*** PROVIDED MATERIAL

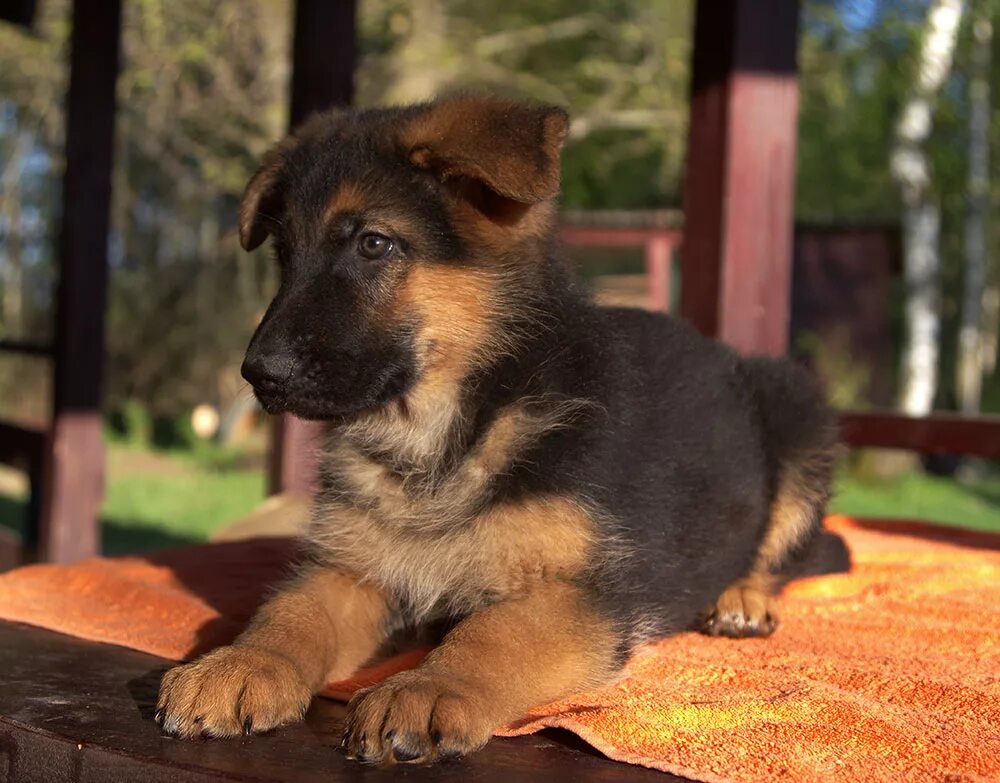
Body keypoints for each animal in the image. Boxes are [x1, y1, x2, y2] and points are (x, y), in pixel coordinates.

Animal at [156, 95, 840, 764]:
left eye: (373, 245)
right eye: (284, 254)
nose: (257, 373)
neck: (444, 434)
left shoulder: (577, 595)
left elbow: (494, 634)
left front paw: (428, 686)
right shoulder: (350, 570)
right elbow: (291, 612)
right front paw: (240, 663)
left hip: (797, 410)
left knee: (780, 550)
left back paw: (742, 598)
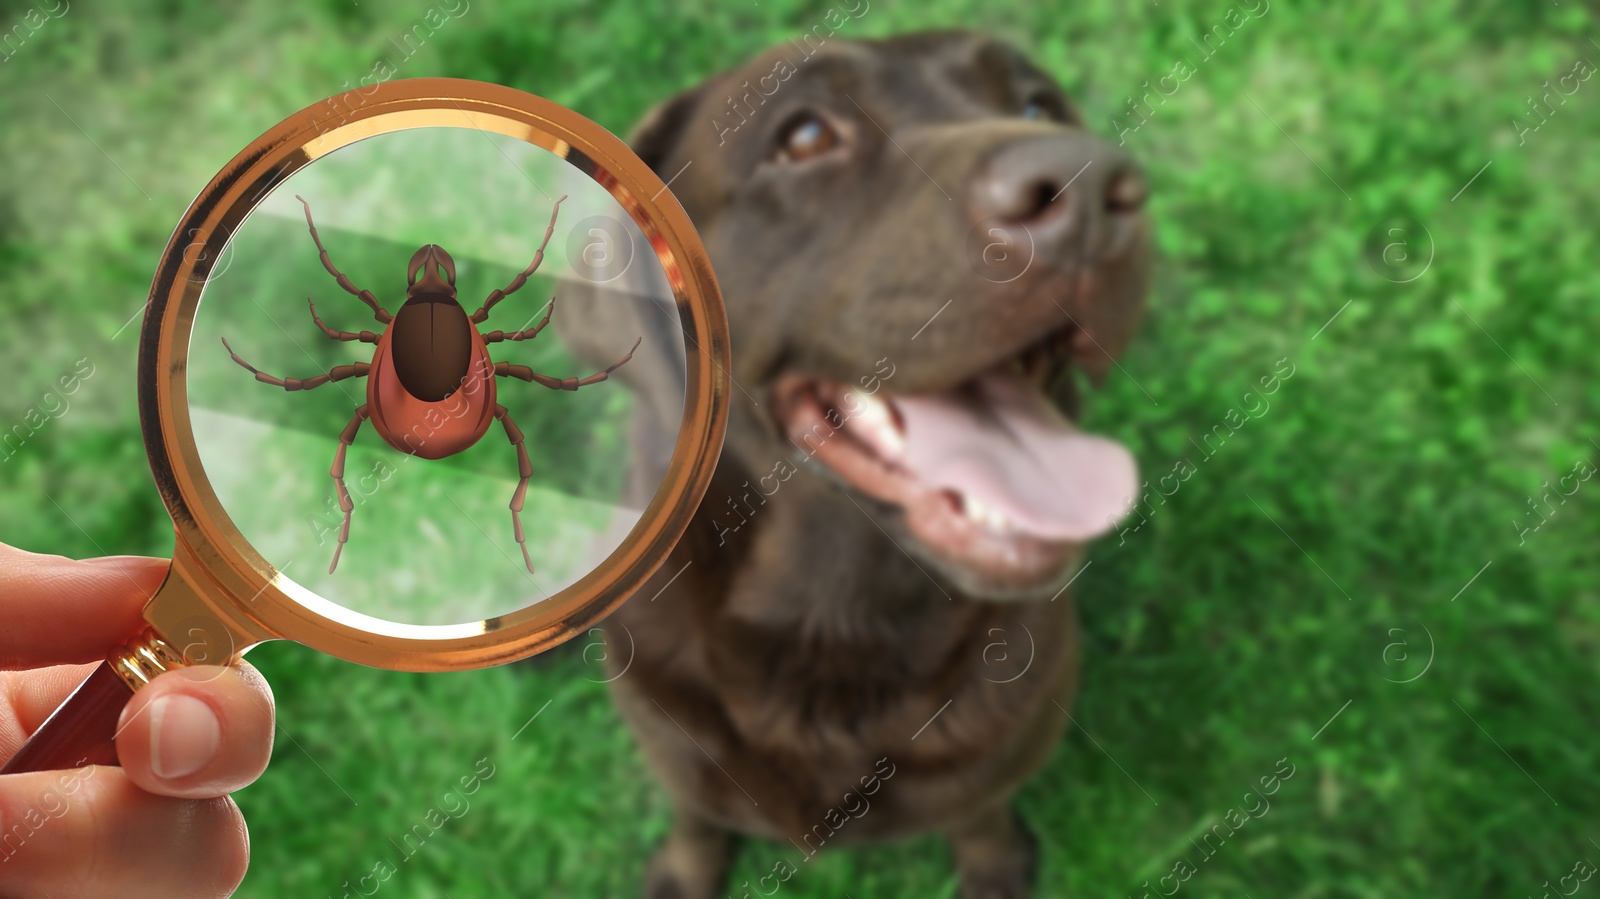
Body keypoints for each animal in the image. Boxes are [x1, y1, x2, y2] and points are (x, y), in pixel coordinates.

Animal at [556, 27, 1145, 895]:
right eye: (804, 137)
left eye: (1039, 105)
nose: (1098, 186)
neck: (834, 611)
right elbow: (696, 811)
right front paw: (685, 870)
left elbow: (978, 810)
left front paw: (995, 864)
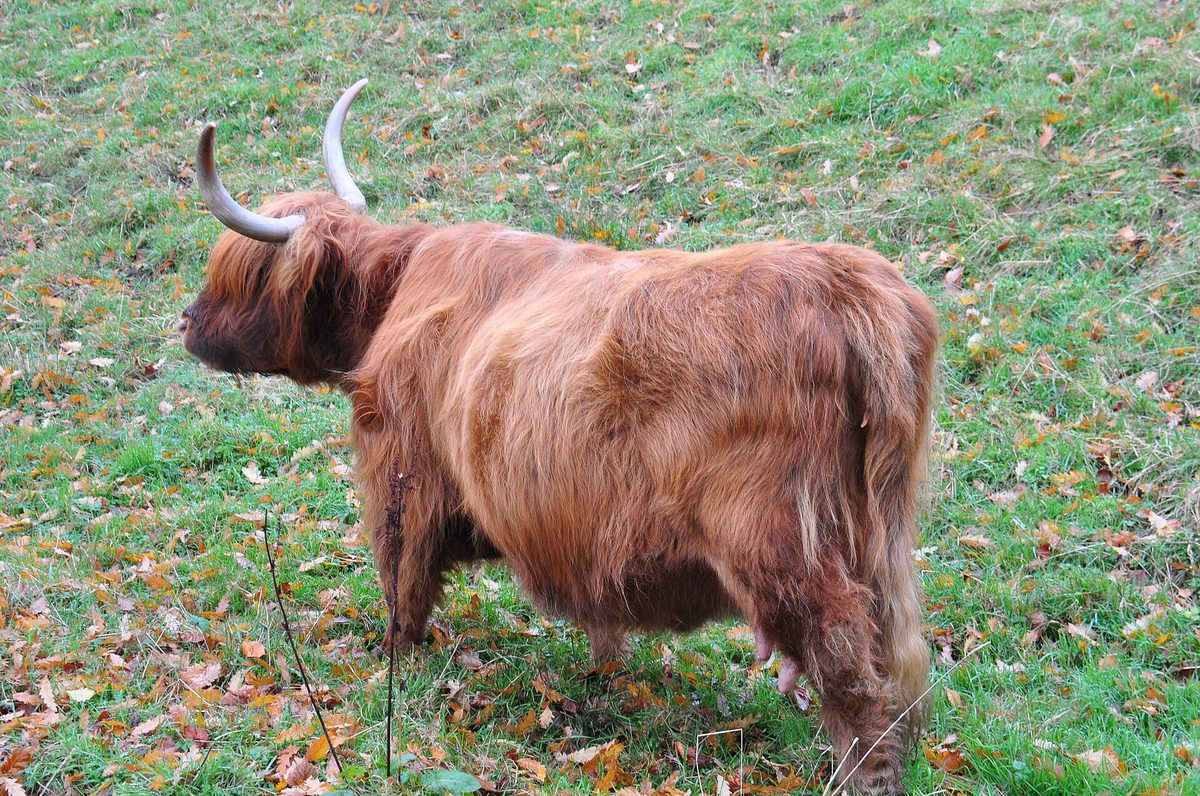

******

The answer must be every line of the records above that holds the word "front".

left front paw: (428, 686)
right front paw: (240, 663)
right front paw: (685, 870)
left front paw: (995, 864)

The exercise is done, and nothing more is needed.